Evet, stres hayatımızda olmalı, hayatımızın bir parçası. Özellikle dış etkenlerle ilgili strese biz engel olamayız, önleyemeyiz. Bunlar olacak. Peki buna bağlı olarak, bu strese bağlı olarak, stresin içinde bizi yıpratan, hasta eden kısmın neresi olduğunu düşünürsek; bu sarmaldan çıkamamak... Bizi hasta eden stresin içinde yaşadığımız dakikalar, anlar. Bu anları hafiflettiğinizde, bu anlara yüklediğiniz anlamı hafiflettiğinizde, -sempati göstermek demeyelim de buna- anlara yüklediğiniz anlamları daha yaşanabilir kıldığınızda; ben öyle sanıyorum ki, anlamın içi boşaldığında stresin içindeki yaşadığınız dakikaların da sizde bırakacağı tahribat çok azalacak. Stresten beslenmemiz, stresten korkmamız... Bir örnek vereceğim; başımıza olumsuz bir şey geldi veya gelecek. Çok gerginiz ve stres yaşıyoruz.
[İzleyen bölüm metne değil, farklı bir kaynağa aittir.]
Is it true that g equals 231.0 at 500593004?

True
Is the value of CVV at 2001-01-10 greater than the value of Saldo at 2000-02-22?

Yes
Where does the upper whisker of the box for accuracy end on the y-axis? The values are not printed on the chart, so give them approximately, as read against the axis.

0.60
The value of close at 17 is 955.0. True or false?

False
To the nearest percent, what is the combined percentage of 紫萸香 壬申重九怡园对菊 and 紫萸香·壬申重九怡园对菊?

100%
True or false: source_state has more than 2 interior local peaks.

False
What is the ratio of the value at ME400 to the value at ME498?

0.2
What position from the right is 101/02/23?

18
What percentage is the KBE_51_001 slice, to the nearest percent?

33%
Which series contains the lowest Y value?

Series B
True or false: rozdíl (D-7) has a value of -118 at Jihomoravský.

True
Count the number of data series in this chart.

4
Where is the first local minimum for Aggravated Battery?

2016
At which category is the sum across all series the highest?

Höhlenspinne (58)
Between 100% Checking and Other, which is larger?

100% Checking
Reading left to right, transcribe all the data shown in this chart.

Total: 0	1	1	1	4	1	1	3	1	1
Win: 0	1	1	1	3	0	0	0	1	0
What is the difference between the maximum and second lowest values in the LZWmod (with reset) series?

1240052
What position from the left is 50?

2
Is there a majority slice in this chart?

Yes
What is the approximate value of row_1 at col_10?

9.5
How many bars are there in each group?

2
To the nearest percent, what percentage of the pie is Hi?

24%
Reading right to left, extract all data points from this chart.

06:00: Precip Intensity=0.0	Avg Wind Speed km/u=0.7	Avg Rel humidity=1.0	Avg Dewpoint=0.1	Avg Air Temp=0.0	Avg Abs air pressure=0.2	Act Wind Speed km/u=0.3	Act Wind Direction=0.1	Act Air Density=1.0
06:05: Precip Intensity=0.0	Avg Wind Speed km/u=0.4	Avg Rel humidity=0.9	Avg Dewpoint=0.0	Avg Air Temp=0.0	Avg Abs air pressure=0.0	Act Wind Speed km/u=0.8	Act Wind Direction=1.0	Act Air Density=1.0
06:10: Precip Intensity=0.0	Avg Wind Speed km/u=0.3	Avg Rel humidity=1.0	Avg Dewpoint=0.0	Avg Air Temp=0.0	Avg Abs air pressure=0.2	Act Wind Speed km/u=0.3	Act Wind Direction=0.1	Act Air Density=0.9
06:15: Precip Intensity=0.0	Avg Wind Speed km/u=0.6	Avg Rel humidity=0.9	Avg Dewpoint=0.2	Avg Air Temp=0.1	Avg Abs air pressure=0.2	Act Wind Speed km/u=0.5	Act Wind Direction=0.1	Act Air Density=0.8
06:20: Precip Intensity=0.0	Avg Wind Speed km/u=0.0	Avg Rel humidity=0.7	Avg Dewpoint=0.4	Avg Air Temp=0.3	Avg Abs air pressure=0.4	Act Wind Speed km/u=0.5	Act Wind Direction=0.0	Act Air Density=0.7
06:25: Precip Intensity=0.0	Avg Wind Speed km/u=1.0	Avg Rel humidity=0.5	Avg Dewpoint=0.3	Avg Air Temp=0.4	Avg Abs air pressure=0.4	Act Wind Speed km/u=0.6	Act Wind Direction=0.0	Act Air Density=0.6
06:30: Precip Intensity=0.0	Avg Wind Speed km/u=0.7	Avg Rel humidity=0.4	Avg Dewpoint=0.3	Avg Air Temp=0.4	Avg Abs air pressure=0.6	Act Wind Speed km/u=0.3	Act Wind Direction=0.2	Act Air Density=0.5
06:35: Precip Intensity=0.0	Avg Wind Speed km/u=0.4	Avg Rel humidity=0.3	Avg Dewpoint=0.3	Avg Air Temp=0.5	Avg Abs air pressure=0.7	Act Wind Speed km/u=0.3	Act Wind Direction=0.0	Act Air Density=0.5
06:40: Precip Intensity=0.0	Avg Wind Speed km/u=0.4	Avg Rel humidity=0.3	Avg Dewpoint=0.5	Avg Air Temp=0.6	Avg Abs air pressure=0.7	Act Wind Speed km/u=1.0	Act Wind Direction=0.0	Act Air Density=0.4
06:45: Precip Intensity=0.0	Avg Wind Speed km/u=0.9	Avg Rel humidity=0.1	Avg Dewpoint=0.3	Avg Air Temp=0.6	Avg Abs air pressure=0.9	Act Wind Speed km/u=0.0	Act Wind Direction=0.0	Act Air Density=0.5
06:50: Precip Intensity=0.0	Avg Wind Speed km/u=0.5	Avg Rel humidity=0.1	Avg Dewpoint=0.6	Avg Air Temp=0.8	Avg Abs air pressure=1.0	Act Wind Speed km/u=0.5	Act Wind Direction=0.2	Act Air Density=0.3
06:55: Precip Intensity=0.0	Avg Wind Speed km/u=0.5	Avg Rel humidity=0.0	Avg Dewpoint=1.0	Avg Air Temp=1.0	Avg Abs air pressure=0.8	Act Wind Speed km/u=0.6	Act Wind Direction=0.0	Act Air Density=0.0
Buraya kadar tamam, hepimizin başına gelebilecek şeyler. Bu stresi süreç geçene kadar, hücrelerimize kadar yaşarsak, 5 duyumuzla bunu hissetmeye çalışırsak, hücrelerimize kadar bu stresin hatta nedenini, niyesini sorgularsak, bunu bir kurban psikolojisi ile yaşarsak, sosyal hayatımızı; iş hayatımızı, özel hayatımızı o stres dönemi geçene kadar felç edersek ya da kısmi felç edersek, haliyle bu stres hayatımızın o dönem her an ve her saniyesine sirayet edecek. İşte şimdi burada şunu söylemek istiyorum, şunu merak ediyorum; böyle yaşanan stres sürecinden hafif çıkmak, az zararlı çıkmak mümkün mü? Tabii ki değil, değil mi? Mümkün değil. Tam da bunu söylemek istiyordum yani yaşadığımız stres değil, stresin içindeki dakikalar önemli.
Yani yaşadığımız stres değil stresin içindeki dakikalar önemli. O dakikalara yüklediğimiz anlam önemli. O strese yüklediğimiz dakikaların içindeki bizi korkutan, yine diyorum strese hücrelerinize kadar yüklediğiniz anlamı, hayatınızın ne kadarına onu ekleyeceğinize karar vereceğiniz zamanı, size ne kadar etkileyeceğini sizin karar verdiğinizi, işte bu gerçeği unutmazsanız; yaşadığınız en ağır stres süreçlerini bile hafif atlatabilirsiniz. Ben eğer şunu bilirsem ki; evet, şu anda çok kötü bir dönemden geçiyorum, çok gerginim, çok stresliyim, ama buna yükleyeceğim duyguya ben karar veririm. O zaman çok kolay, burayı hafifletebilirim, hatta bunu bir tecrübeye dönüştürebilirim, bunu bir deneyime, bunu bir kazanıma dönüştürebilirim. Buna dönüştürdüğümde de alacağım hasar azalacak.
O zaman şunu söylemek mümkün mü? Strese yüklediğimiz anlam hafiflediğinde, oradaki duyguyu kendimizin seçebileceğini bildiğimizde; stresle başa çıkabilmemiz, stresi kabullenmemiz, stresi hayatımızda var edebilme şeklimiz oldukça değişecek. Yazımı şöyle tamamlıyorum; stres değil stresin içindeki dakikalar hasta eder. Strese yüklediğimiz anlamı değiştirdiğimizde, hayatımıza birçok şeyde buna bağlı olarak hafifleyecek ve değişecektir.